Grant-makers believe there aren’t enough philanthropic dollars to support the number of charities, which has
exploded in the past decade. They figured last year’s stock market crash, which zapped individual giving and endowment
income, would force organizations to consolidate.

Thompson

“I’ve seen some efforts towards that,” said Indianapolis Foundation Trustee Milt
Thompson. “Not quite what I was quite frankly hoping for and anticipating.”

Observers offer various
explanations for the lack of mergers. Those include a lack of incentive for not-for-profit managers to merge their way out
of a job. Staff and budget cuts also have left many not-for-profits without the manpower or time for due diligence.

One of the few transactions completed in central Indiana merged Dads Inc. into The Villages, a $22 million child and
family-services organization.

Dads Inc. is a 4-year-old organization with just one employee. Although the merger
was fairly straightforward, it took 10 months to complete and required $90,000 in foundation grants.

The Villages
CEO Sharon Pierce said taking on Dads Inc. made sense because it helps fulfill a strategic goal of engaging fathers. The new
Dads Inc. division may become self-supporting, but it won’t enhance The Villages’ bottom line.

“For
us, it’s much more about mission,” Pierce said.

The Central Indiana Community Foundation, which funded
Dads Inc. in the past, initiated the merger. Grants officer Roderick Wheeler said Dads Inc. ran out of cash, so he tried to
help founder and Executive Director Chris Maples find a management-support organization.

■ Entries shown:
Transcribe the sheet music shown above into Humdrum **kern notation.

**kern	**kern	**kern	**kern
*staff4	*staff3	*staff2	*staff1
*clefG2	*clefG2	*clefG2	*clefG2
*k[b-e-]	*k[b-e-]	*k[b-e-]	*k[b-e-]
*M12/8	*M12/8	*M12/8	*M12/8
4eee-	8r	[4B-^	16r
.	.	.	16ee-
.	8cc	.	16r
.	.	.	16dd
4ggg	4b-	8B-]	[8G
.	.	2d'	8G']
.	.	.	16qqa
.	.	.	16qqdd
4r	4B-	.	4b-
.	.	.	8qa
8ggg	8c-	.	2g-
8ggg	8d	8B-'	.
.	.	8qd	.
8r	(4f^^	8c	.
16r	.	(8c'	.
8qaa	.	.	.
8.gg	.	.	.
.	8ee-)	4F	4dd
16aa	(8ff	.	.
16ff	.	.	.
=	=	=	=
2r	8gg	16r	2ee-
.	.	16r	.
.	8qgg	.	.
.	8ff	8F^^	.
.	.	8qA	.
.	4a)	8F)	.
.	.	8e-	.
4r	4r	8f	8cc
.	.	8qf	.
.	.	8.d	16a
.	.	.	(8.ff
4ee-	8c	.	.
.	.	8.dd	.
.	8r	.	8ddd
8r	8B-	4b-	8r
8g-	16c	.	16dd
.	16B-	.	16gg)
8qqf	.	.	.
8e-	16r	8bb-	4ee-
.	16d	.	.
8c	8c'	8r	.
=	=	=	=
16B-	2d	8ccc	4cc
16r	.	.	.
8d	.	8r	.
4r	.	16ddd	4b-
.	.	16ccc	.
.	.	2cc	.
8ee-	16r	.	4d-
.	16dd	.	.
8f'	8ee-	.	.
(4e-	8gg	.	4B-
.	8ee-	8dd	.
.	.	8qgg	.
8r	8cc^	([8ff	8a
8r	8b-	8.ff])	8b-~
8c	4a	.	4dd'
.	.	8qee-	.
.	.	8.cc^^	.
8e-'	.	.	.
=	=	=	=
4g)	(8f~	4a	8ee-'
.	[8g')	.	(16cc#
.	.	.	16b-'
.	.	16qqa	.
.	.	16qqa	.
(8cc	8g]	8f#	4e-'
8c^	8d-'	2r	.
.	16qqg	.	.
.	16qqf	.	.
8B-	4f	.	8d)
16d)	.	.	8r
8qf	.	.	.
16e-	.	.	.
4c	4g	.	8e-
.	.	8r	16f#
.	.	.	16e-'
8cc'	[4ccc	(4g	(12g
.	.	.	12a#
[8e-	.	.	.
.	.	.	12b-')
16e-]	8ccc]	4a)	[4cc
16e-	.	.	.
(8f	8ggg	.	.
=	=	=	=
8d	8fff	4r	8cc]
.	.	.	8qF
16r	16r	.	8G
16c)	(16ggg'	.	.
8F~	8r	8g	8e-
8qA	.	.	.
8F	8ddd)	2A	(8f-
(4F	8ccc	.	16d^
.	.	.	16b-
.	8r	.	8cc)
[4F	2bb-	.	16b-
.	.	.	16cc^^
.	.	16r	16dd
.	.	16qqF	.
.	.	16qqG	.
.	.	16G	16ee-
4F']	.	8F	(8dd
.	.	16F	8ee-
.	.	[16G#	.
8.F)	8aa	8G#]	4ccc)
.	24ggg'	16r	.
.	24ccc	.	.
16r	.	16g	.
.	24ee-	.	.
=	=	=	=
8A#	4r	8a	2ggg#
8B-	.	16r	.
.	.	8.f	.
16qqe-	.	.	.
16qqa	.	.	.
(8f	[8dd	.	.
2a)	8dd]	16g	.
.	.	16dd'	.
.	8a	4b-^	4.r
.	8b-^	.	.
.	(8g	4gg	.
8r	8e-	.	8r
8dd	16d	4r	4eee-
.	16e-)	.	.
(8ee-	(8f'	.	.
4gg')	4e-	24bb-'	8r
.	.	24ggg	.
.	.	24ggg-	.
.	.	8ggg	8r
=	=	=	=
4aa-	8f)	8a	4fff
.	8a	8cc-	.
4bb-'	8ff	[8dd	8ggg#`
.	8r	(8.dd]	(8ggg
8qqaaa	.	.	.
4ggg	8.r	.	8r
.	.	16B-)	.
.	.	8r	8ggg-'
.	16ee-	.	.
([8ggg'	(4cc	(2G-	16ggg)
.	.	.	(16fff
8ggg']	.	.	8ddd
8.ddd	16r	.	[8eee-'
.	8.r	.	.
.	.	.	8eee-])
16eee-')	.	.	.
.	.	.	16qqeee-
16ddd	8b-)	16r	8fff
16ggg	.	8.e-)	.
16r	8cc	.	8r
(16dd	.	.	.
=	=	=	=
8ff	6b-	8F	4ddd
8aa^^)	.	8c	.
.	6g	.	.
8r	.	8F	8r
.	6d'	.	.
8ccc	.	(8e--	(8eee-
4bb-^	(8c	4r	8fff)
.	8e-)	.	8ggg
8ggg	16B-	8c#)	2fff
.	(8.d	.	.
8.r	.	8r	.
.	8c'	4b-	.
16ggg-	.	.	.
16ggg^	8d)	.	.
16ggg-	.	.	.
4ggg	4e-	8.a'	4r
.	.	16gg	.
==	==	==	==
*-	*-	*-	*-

■ Exercise instructions:
**1)** Repeat the stretch of the nonprofit mergers article from "The Central Indiana" through "a management-support organization.", word for word.
**2)** Turn the paragraph of the nonprofit mergers article that begins "Observers offer various" into a short list that keeps its main points.
The listing was taken from a separate source.

■ Final answers:
**1)**
The Central Indiana Community Foundation, which funded
Dads Inc. in the past, initiated the merger. Grants officer Roderick Wheeler said Dads Inc. ran out of cash, so he tried to
help founder and Executive Director Chris Maples find a management-support organization.

**2)**
- Not-for-profit managers have little incentive to merge their way out of a job.
- Staff and budget cuts have left many not-for-profits without the manpower or time for due diligence.